▶ **What the task asks**
Update the lines below by replacing "report" with "přehled" and keeping everything else unchanged. Leave the pictures out of your answer.

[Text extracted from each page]

⁂

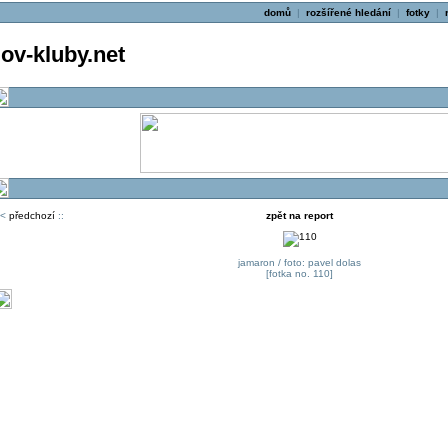
domů
|
rozšířené hledání
|
fotky
|
v-kluby.net
<
předchozí
::
zpět na report
jamaron / foto: pavel dolas
[fotka no. 110]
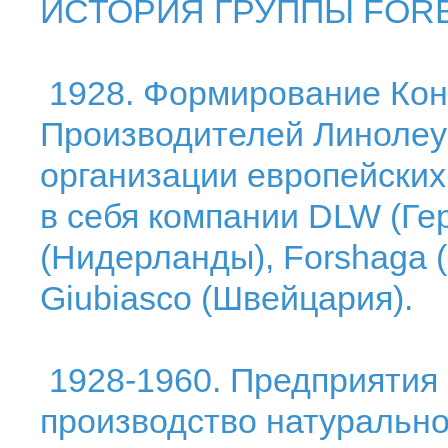
ИСТОРИЯ ГРУППЫ FOR
1928. Формирование Кон
Производителей Линоле
организации европейски
в себя компании DLW (Ге
(Нидерланды), Forshaga (
Giubiasco (Швейцария).
1928-1960. Предприятия
производство натурально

⁂

▶ **Finished exercise**
domů
|
rozšířené hledání
|
fotky
|
v-kluby.net
<
předchozí
::
zpět na přehled
jamaron / foto: pavel dolas
[fotka no. 110]
ИСТОРИЯ ГРУППЫ FOR
1928. Формирование Кон
Производителей Линоле
организации европейски
в себя компании DLW (Ге
(Нидерланды), Forshaga (
Giubiasco (Швейцария).
1928-1960. Предприятия
производство натурально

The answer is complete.